Would you return, word for word, the lines of the data below from the line with "může pomoci v léčbě" through the line with "pelo título desse livro.", and no others?

(Stored items from a collection)
—————

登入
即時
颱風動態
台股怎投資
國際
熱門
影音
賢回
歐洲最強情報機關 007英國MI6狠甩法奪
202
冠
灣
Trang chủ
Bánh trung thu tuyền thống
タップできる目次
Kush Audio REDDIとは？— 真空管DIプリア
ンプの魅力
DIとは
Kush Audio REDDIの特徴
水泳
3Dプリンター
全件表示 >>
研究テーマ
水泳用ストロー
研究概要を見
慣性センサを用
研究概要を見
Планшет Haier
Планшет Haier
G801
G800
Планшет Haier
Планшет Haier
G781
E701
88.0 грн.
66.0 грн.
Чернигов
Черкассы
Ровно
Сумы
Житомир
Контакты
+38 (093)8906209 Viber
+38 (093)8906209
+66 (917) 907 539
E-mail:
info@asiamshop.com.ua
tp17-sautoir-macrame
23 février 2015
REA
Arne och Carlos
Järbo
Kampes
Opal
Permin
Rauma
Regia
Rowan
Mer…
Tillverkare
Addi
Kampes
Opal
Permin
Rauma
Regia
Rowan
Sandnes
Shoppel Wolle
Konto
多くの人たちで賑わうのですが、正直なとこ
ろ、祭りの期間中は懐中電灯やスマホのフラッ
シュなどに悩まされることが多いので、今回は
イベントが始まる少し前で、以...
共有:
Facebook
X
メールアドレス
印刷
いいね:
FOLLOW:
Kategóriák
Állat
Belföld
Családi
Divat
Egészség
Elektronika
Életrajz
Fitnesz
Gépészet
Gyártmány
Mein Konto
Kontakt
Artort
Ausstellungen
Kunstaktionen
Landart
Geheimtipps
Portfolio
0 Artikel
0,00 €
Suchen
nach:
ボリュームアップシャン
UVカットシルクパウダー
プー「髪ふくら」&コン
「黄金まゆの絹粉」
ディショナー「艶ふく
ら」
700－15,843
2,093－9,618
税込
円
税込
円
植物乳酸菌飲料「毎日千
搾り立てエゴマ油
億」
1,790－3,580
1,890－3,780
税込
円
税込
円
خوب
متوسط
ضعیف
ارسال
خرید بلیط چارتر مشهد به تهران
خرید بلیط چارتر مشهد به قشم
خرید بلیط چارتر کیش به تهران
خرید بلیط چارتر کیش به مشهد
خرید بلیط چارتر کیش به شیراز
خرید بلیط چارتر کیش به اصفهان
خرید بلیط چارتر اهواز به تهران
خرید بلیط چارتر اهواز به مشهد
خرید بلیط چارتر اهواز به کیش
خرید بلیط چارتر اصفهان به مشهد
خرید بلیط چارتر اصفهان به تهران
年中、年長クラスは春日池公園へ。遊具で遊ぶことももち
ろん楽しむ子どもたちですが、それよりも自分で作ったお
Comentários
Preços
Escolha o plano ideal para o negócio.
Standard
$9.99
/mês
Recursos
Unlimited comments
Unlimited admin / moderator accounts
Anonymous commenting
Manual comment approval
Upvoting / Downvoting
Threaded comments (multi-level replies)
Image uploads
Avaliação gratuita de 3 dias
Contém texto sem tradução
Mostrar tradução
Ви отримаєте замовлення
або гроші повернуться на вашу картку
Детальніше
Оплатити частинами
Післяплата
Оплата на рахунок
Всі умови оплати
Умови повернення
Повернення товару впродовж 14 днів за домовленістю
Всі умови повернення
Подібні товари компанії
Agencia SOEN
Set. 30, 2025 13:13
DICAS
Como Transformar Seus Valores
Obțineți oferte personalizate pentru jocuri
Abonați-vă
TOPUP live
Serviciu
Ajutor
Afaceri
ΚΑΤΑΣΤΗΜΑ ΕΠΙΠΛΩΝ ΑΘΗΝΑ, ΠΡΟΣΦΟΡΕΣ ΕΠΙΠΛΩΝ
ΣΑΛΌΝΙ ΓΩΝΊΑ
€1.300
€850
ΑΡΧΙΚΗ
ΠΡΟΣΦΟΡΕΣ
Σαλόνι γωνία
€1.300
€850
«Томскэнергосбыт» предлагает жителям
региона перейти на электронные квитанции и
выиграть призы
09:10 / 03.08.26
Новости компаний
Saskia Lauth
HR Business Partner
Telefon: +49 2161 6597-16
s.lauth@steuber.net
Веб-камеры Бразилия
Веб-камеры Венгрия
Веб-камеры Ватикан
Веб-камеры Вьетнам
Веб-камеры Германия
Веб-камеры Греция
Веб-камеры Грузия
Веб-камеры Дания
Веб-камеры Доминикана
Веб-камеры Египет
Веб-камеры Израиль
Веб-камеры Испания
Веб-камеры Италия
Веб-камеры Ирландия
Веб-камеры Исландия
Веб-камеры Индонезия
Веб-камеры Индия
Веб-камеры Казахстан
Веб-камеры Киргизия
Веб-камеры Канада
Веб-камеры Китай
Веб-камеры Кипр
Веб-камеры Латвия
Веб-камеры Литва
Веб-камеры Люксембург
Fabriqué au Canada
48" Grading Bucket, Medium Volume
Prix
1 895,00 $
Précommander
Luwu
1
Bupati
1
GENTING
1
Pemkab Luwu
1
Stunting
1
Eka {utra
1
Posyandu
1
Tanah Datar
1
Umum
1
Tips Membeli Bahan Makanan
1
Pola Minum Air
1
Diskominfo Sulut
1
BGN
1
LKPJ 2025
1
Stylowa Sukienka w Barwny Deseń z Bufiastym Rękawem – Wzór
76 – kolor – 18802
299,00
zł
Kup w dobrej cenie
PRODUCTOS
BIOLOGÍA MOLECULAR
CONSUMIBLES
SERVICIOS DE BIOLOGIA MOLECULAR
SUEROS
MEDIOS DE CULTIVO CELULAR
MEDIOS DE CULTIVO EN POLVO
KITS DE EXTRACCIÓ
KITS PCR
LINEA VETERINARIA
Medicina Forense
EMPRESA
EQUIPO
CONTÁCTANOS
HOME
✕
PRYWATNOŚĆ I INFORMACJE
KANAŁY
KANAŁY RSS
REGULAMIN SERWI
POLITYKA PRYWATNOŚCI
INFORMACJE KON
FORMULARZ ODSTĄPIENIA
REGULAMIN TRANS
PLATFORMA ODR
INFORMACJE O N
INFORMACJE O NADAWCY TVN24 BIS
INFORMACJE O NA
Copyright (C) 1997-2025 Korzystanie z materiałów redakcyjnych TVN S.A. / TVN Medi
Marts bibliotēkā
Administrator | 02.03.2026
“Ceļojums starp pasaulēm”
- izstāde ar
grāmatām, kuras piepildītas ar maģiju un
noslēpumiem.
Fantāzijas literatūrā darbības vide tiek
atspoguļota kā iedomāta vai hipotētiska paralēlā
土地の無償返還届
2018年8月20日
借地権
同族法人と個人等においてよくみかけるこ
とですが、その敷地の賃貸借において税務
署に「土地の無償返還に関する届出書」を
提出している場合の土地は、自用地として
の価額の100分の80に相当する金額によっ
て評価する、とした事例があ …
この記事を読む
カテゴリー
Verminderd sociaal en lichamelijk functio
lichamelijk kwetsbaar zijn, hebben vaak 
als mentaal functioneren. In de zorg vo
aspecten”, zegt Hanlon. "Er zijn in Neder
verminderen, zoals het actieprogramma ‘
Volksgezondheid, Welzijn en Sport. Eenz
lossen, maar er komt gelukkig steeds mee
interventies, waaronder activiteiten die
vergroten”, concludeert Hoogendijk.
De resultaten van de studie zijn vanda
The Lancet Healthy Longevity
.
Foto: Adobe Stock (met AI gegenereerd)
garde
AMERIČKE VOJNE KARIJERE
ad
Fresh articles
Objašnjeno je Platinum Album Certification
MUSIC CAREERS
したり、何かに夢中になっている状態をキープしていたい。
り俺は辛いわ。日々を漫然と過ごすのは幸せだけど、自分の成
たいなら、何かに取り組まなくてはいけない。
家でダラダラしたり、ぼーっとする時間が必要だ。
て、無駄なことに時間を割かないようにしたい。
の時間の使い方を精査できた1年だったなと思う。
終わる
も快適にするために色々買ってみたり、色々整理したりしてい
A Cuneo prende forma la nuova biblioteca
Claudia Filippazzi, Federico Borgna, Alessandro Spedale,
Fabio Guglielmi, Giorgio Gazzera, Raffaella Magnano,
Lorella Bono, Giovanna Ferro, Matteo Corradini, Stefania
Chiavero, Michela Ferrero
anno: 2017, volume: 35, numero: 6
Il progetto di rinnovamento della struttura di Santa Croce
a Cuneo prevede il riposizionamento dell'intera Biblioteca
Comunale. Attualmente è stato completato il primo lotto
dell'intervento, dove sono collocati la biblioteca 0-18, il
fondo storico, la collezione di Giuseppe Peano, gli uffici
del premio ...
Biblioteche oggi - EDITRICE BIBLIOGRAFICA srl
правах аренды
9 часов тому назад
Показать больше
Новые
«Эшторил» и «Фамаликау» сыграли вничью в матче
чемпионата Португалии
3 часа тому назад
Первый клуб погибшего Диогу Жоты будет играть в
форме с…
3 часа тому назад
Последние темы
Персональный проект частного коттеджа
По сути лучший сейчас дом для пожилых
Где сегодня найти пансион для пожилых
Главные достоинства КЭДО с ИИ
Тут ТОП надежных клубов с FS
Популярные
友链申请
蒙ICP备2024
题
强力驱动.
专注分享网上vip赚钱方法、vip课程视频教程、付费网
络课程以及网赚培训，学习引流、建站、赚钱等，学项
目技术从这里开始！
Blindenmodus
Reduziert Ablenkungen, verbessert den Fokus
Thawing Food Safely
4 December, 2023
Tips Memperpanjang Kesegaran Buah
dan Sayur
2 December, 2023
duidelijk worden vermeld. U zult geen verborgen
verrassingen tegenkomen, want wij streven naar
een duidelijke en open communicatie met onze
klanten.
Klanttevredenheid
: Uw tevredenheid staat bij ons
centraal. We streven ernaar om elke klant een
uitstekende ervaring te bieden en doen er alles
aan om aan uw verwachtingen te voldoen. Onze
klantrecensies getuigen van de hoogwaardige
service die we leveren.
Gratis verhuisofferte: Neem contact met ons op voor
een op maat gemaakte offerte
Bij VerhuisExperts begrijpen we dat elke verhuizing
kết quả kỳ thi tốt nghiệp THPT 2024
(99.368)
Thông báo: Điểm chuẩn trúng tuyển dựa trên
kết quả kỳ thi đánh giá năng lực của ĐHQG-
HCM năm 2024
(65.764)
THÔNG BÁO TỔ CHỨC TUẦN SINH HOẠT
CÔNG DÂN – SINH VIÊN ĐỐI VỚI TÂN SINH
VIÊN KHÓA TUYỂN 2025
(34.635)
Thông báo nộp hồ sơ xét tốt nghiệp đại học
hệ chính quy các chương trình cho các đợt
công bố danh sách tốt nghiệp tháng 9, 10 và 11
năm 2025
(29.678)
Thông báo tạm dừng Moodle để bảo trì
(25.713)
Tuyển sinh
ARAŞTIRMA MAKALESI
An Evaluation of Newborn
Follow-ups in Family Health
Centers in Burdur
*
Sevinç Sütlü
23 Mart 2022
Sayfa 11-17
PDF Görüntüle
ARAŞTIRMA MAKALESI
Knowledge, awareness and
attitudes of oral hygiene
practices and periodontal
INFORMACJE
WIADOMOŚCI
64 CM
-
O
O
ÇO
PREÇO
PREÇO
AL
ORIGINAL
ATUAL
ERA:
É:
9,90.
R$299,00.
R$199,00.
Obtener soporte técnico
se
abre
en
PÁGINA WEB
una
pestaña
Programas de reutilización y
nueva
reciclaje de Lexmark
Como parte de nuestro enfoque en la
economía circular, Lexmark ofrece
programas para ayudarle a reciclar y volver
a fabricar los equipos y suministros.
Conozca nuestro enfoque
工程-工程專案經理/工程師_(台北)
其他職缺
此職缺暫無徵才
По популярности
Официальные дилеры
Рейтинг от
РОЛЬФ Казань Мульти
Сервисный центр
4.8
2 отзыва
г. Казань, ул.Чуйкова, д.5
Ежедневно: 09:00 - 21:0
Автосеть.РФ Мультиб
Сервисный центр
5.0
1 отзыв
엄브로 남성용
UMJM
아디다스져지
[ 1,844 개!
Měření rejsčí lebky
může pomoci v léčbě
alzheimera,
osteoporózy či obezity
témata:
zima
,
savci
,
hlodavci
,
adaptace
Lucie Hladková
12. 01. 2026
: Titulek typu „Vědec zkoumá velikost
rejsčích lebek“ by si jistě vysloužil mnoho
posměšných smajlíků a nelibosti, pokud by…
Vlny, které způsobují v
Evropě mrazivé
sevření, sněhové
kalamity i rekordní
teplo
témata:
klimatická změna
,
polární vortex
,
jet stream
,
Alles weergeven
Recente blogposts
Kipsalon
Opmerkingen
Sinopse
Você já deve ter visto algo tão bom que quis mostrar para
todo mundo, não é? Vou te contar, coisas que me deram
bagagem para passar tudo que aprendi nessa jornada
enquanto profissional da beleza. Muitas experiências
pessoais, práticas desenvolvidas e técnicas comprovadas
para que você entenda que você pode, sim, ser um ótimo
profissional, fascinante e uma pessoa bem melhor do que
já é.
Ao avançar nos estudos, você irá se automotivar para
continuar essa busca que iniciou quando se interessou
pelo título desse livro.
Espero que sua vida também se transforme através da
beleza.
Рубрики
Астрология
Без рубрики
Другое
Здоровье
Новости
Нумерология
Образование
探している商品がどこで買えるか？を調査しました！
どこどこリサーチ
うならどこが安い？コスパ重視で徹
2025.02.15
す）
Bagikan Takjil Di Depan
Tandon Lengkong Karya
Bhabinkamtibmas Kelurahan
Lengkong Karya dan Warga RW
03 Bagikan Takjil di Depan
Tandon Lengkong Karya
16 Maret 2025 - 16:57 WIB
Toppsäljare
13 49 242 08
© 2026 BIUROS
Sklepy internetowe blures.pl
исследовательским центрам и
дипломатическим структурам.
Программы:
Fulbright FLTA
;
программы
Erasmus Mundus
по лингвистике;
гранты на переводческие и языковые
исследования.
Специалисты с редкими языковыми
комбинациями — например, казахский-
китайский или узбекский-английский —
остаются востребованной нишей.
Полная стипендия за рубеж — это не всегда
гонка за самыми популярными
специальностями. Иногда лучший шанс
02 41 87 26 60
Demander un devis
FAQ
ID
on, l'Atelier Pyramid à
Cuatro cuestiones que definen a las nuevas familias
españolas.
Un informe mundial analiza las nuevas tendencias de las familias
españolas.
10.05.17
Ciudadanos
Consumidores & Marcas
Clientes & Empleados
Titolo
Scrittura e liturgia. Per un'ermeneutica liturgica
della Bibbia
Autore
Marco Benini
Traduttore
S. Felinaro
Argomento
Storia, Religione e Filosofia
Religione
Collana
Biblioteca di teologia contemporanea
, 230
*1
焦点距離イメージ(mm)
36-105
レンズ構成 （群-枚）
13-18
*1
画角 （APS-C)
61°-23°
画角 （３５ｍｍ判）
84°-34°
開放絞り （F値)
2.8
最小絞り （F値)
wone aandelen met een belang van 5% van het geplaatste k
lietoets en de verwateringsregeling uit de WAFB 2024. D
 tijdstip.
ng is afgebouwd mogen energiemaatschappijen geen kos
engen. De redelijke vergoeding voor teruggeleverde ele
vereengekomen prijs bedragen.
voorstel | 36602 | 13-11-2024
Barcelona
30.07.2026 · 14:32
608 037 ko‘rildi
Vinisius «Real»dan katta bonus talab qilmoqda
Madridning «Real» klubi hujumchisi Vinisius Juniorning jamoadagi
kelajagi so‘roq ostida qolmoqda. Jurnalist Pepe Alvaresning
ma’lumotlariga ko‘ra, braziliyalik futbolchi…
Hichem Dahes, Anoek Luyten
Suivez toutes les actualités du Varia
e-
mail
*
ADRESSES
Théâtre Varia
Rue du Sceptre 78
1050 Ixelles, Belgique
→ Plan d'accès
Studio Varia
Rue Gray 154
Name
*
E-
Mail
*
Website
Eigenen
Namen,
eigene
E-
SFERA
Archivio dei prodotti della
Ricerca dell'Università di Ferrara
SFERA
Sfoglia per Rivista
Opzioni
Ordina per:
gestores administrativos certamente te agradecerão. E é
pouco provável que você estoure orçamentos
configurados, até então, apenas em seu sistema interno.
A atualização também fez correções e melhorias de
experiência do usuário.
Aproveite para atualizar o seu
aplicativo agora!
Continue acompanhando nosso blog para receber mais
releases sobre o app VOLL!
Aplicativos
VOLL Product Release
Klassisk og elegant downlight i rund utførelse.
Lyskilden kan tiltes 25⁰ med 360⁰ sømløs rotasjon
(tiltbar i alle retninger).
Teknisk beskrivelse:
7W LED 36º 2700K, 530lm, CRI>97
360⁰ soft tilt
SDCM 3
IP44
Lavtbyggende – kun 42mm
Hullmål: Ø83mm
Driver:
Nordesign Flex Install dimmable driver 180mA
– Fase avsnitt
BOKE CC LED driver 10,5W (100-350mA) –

—————

* [Solution to the problem]
může pomoci v léčbě
alzheimera,
osteoporózy či obezity
témata:
zima
,
savci
,
hlodavci
,
adaptace
Lucie Hladková
12. 01. 2026
: Titulek typu „Vědec zkoumá velikost
rejsčích lebek“ by si jistě vysloužil mnoho
posměšných smajlíků a nelibosti, pokud by…
Vlny, které způsobují v
Evropě mrazivé
sevření, sněhové
kalamity i rekordní
teplo
témata:
klimatická změna
,
polární vortex
,
jet stream
,
Alles weergeven
Recente blogposts
Kipsalon
Opmerkingen
Sinopse
Você já deve ter visto algo tão bom que quis mostrar para
todo mundo, não é? Vou te contar, coisas que me deram
bagagem para passar tudo que aprendi nessa jornada
enquanto profissional da beleza. Muitas experiências
pessoais, práticas desenvolvidas e técnicas comprovadas
para que você entenda que você pode, sim, ser um ótimo
profissional, fascinante e uma pessoa bem melhor do que
já é.
Ao avançar nos estudos, você irá se automotivar para
continuar essa busca que iniciou quando se interessou
pelo título desse livro.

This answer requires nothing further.